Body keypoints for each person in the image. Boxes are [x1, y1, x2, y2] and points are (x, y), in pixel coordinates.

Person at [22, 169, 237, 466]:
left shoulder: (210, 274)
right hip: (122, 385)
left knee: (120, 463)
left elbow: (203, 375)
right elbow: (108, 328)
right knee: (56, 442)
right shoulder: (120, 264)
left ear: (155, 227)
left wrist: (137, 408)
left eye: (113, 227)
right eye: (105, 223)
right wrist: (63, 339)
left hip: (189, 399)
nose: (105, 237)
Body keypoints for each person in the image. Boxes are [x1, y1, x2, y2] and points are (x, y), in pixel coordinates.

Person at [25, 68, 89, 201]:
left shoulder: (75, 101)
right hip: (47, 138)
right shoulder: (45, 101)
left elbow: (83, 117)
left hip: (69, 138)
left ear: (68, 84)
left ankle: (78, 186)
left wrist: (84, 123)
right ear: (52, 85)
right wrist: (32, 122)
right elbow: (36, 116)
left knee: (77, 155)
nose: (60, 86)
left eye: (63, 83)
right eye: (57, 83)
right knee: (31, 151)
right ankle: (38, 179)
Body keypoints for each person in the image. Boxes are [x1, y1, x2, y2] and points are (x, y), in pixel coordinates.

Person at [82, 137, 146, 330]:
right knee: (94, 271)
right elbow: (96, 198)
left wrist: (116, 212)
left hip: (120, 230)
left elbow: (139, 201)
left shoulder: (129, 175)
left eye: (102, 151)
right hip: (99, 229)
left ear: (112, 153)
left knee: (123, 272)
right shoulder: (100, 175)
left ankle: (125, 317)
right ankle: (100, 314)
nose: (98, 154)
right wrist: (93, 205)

▸ REQUIRED ACTION
Copy out the material word for word and line for line.

▸ RESPONSE BELOW
Body keypoints for each person in the image. Boxes are [x1, y1, x2, y2] and points are (x, y), in pixel coordinates.

Person at [22, 169, 237, 466]:
left shoulder: (210, 274)
right hip: (122, 385)
left knee: (120, 463)
left elbow: (203, 375)
right elbow: (108, 328)
right knee: (56, 442)
right shoulder: (120, 264)
left ear: (155, 227)
left wrist: (137, 408)
left eye: (113, 227)
right eye: (105, 223)
right wrist: (63, 339)
left hip: (189, 399)
nose: (105, 237)
Body keypoints for each person in the image. Boxes are [x1, y1, x2, y2] and points are (x, y), in pixel coordinates.

Person at [25, 68, 89, 201]:
left shoulder: (75, 101)
right hip: (47, 138)
right shoulder: (45, 101)
left elbow: (83, 117)
left hip: (69, 138)
left ear: (68, 84)
left ankle: (78, 186)
left wrist: (84, 123)
right ear: (52, 85)
right wrist: (32, 122)
right elbow: (36, 116)
left knee: (77, 155)
nose: (60, 86)
left eye: (63, 83)
right eye: (57, 83)
right knee: (31, 151)
right ankle: (38, 179)
Body keypoints for each person in the image. Boxes are [x1, y1, x2, y2] and points are (x, y), in pixel coordinates.

Person at [82, 137, 146, 330]:
right knee: (94, 271)
right elbow: (96, 198)
left wrist: (116, 212)
left hip: (120, 230)
left elbow: (139, 201)
left shoulder: (129, 175)
left eye: (102, 151)
right hip: (99, 229)
left ear: (112, 153)
left knee: (123, 272)
right shoulder: (100, 175)
left ankle: (125, 317)
right ankle: (100, 314)
nose: (98, 154)
right wrist: (93, 205)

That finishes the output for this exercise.